Let's consider the following building process of a binary tree $T$: We start with one vertex - root of the tree T. Next, we choose $n$ times a leaf $v$ in tree $T$ and we add two children to that leaf. A leaf $v$ at depth $d$ has probability $\frac{1}{2^d}$ of being chosen. We assume that the root is at depth $0$.
Let $H$ be the depth $T$ at the end of the process. Prove that $$\exists c > 0. \quad P(H \ge c \cdot \log(n)) = O\left(\frac{1}{n^{2016}}\right)$$
Hint: Described building process is equivalent to the following one: Consider a complete binary tree $T'$ with depth $n$ and root $r$. Let $T$ be a subtree of $T'$. In every step we choose (with uniform distribution) a leaf $w$ in $T'$. Note that $v$ in the original algorithm is the only leaf of $T$ on the path from $r$ to $w$.
This is an exercise from a test I'm preparing for. I wanted to use Markov inequality, so I tried to count $EH$. I thought that $H$ = $H_1 + ... + H_n$, where $H_i$ are Bernoulli's random variables and $H_i = 1$ if there is a vertex at depth $i$. I wasn't able to finish that, though.

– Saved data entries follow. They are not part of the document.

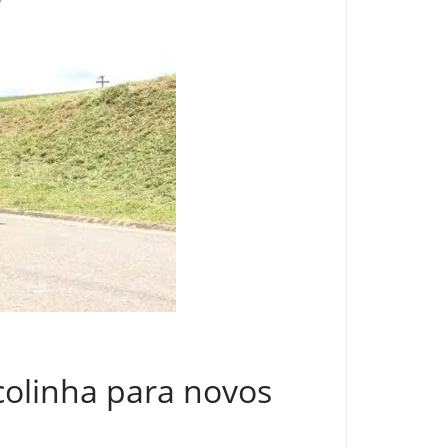
colinha para novos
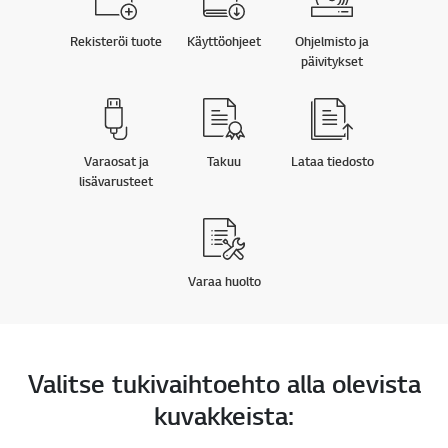
Rekisteröi tuote
Käyttöohjeet
Ohjelmisto ja
päivitykset
Varaosat ja
Takuu
Lataa tiedosto
lisävarusteet
Varaa huolto
Valitse tukivaihtoehto alla olevista
kuvakkeista:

For $1 \le i \le n$, let $A_i$ be the event that, on step $i$ of the algorithm, a leaf at depth $2018 \lg n$ is chosen.
The probability of $A_i$ depends on $i$ and also on the tree built up until that point (for example, when there are no such leaves to choose, $\Pr[A_i] = 0$) but we always have $$ \Pr[A_i] \le n \cdot 2^{-2018 \lg n} = n^{-2017}. $$ Whatever the tree looks like at step $i$, there are at most $n$ leaves at depth $2018 \lg n$ (because there are at most $n$ leaves in the tree) and each such leaf has probability $2^{-2018 \lg n}$ of being chosen.
Next, by the union bound, $$ \Pr[A_1 \lor A_2 \lor \dots \lor A_n] \le n \cdot n^{-2017} = n^{-2016}. $$ Therefore $$ \Pr[H > 2018 \lg n] \le n^{-2016} $$ because, in order for the final depth to exceed $2018 \lg n$, at some point a leaf at that depth must be chosen.